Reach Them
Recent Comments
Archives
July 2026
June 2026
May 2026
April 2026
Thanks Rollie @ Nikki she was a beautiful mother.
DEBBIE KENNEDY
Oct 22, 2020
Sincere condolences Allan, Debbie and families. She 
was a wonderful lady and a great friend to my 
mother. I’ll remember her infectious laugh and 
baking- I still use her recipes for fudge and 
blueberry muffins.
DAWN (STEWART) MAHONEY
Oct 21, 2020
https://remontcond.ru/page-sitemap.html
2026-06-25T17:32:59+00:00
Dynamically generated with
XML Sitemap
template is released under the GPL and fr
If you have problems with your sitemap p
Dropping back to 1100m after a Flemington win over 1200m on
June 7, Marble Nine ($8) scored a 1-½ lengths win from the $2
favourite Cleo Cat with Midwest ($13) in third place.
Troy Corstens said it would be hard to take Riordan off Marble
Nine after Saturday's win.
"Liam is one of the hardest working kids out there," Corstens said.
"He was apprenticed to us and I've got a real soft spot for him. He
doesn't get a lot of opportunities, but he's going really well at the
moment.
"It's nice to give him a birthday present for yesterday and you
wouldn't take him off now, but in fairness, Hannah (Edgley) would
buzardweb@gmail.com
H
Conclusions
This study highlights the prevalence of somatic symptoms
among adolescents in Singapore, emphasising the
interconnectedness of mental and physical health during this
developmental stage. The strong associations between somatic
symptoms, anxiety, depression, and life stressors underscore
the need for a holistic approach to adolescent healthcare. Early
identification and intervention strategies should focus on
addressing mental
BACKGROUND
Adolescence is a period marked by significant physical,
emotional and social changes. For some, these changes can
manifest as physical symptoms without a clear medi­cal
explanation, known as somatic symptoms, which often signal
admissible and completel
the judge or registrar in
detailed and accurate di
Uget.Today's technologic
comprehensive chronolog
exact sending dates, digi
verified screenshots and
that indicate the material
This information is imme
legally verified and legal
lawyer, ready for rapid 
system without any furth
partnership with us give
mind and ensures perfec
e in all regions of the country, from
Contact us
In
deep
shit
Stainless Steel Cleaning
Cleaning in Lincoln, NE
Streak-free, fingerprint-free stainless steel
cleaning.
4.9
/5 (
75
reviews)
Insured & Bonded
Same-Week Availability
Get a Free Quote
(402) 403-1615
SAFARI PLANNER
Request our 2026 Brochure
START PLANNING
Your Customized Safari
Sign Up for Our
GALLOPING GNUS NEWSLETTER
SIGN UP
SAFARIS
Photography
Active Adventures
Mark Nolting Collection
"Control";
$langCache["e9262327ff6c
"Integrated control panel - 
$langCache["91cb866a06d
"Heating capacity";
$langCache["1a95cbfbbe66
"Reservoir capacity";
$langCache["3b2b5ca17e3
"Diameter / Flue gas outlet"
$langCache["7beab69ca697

◆ **Job item**
Copy each line from the entries above that has the word "somatic" in it.

◆ **Exercise answer**
This study highlights the prevalence of somatic symptoms
developmental stage. The strong associations between somatic
explanation, known as somatic symptoms, which often signal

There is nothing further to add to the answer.